Simpson and co give an example of the variance parameter in a single dimensional model, but the same idea applies to spatial gradients too. (I also have a blog about hyperpriors for time-series here).
If you make your hyperprior on spatial/temporal variance very peaked near zero with a long tail, then effectively it is like saying there is probably no spatial variance and a small chance of lots of spatial variance.
The effect in your model will be the spatial trend ‘shrinks’ toward a flat gradient, unless your data are strong enough to overcome the no gradient prior. This is like having a null hypothesis of no gradients.
e.g. see the last figure in my blog here where a stronger prior effectively fits a model to a time-series with a slope of zero (ie no temporal trend).
An even more useful way of thinking about this is that you can play around with the priors to get the desired level of smoothing in your spatial (or temporal) model.
I think this idea is pretty radical. We are shifting away from thinking that priors should be unininformative if you have no prior data (like in the bad old days of the Winbugs
gamma(0.001, 0.001) prior for variances), and towards a philosophy where some priors can be tuned and (specifically hyperpriors for variance parameters) should be very very informative.
This is a pretty powerful idea. In effect an informative prior can encode our null hypothesis and a stronger prior will require stronger trends in the data to ‘break away from’ the null hypothesis. If you really want to show your data contain a powerful trend, then try to smash it with a very informative prior that peaks near zero variance.

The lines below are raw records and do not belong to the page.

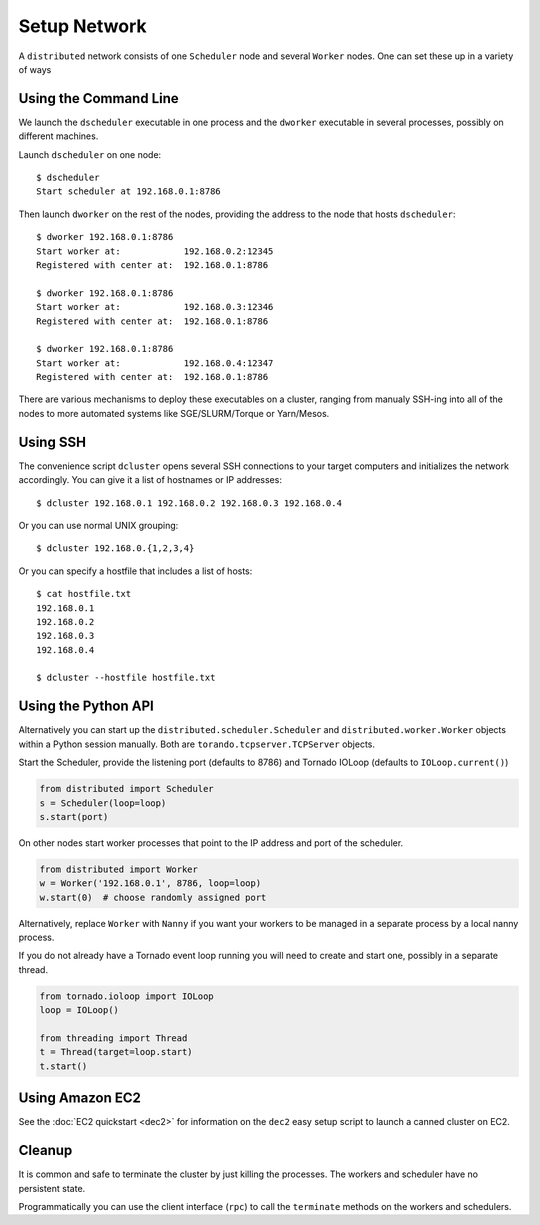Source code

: Setup Network
=============

A ``distributed`` network consists of one ``Scheduler`` node and several
``Worker`` nodes.  One can set these up in a variety of ways


Using the Command Line
----------------------

We launch the ``dscheduler`` executable in one process and the ``dworker``
executable in several processes, possibly on different machines.

Launch ``dscheduler`` on one node::

   $ dscheduler
   Start scheduler at 192.168.0.1:8786

Then launch ``dworker`` on the rest of the nodes, providing the address to the
node that hosts ``dscheduler``::

   $ dworker 192.168.0.1:8786
   Start worker at:            192.168.0.2:12345
   Registered with center at:  192.168.0.1:8786

   $ dworker 192.168.0.1:8786
   Start worker at:            192.168.0.3:12346
   Registered with center at:  192.168.0.1:8786

   $ dworker 192.168.0.1:8786
   Start worker at:            192.168.0.4:12347
   Registered with center at:  192.168.0.1:8786

There are various mechanisms to deploy these executables on a cluster, ranging
from manualy SSH-ing into all of the nodes to more automated systems like
SGE/SLURM/Torque or Yarn/Mesos.


Using SSH
---------

The convenience script ``dcluster`` opens several SSH connections to your
target computers and initializes the network accordingly.  You can give it a
list of hostnames or IP addresses::

   $ dcluster 192.168.0.1 192.168.0.2 192.168.0.3 192.168.0.4

Or you can use normal UNIX grouping::

   $ dcluster 192.168.0.{1,2,3,4}

Or you can specify a hostfile that includes a list of hosts::

   $ cat hostfile.txt
   192.168.0.1
   192.168.0.2
   192.168.0.3
   192.168.0.4

   $ dcluster --hostfile hostfile.txt


Using the Python API
--------------------

Alternatively you can start up the ``distributed.scheduler.Scheduler`` and
``distributed.worker.Worker`` objects within a Python session manually.  Both
are ``torando.tcpserver.TCPServer`` objects.

Start the Scheduler, provide the listening port (defaults to 8786) and Tornado
IOLoop (defaults to ``IOLoop.current()``)

.. code-block:: python

   from distributed import Scheduler
   s = Scheduler(loop=loop)
   s.start(port)

On other nodes start worker processes that point to the IP address and port of
the scheduler.

.. code-block:: python

   from distributed import Worker
   w = Worker('192.168.0.1', 8786, loop=loop)
   w.start(0)  # choose randomly assigned port

Alternatively, replace ``Worker`` with ``Nanny`` if you want your workers to be
managed in a separate process by a local nanny process.

If you do not already have a Tornado event loop running you will need to create
and start one, possibly in a separate thread.

.. code-block:: python

   from tornado.ioloop import IOLoop
   loop = IOLoop()

   from threading import Thread
   t = Thread(target=loop.start)
   t.start()


Using Amazon EC2
----------------

See the :doc:`EC2 quickstart <dec2>` for information on the ``dec2`` easy setup
script to launch a canned cluster on EC2.


Cleanup
-------

It is common and safe to terminate the cluster by just killing the processes.
The workers and scheduler have no persistent state.

Programmatically you can use the client interface (``rpc``) to call the
``terminate`` methods on the workers and schedulers.
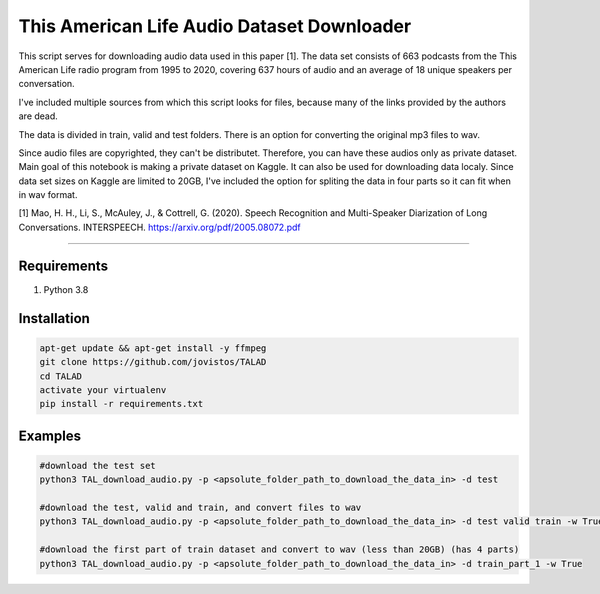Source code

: **This American Life Audio Dataset Downloader**
===============


This script serves for downloading audio data used in this paper [1]. The data set consists of 663 podcasts from the This American Life radio program from 1995 to 2020, covering 637 hours of audio and an average of 18 unique speakers per conversation.

I've included multiple sources from which this script looks for files, because many of the links provided by the authors are dead. 

The data is divided in train, valid and test folders. There is an option for converting the original mp3 files to wav.

Since audio files are copyrighted, they can't be distributet.  Therefore, you can have these audios only as private dataset. Main goal of this notebook is making a private dataset on Kaggle. It can also be used for downloading data localy. Since data set sizes on Kaggle are limited to 20GB, I've included the option for spliting the data in four parts so it can fit when in wav format.

[1] Mao, H. H., Li, S., McAuley, J., & Cottrell, G. (2020). Speech Recognition and Multi-Speaker Diarization of Long Conversations. INTERSPEECH. 
https://arxiv.org/pdf/2005.08072.pdf


===============

Requirements
------------

1) Python 3.8

Installation
------------

.. code-block:: bash

    apt-get update && apt-get install -y ffmpeg
    git clone https://github.com/jovistos/TALAD
    cd TALAD
    activate your virtualenv
    pip install -r requirements.txt
    
    
Examples
--------

.. code-block:: bash

    #download the test set
    python3 TAL_download_audio.py -p <apsolute_folder_path_to_download_the_data_in> -d test    
    
    #download the test, valid and train, and convert files to wav
    python3 TAL_download_audio.py -p <apsolute_folder_path_to_download_the_data_in> -d test valid train -w True  
    
    #download the first part of train dataset and convert to wav (less than 20GB) (has 4 parts)
    python3 TAL_download_audio.py -p <apsolute_folder_path_to_download_the_data_in> -d train_part_1 -w True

As a hint of a paper I want to work on soon, imagine you have super variable data that have stack loads of observer error and weak ecological trends (like surveys of schooling fish on coral reefs). You want to estimate the ecological gradient under all that noise. Well you could get prior information on the extent of spatial variation attributable to true ecological variable. You could then use that prior information to inform a variance prior that helps you estimate the latent spatial field for true ecological gradient. In effect, you are removing the observer signal.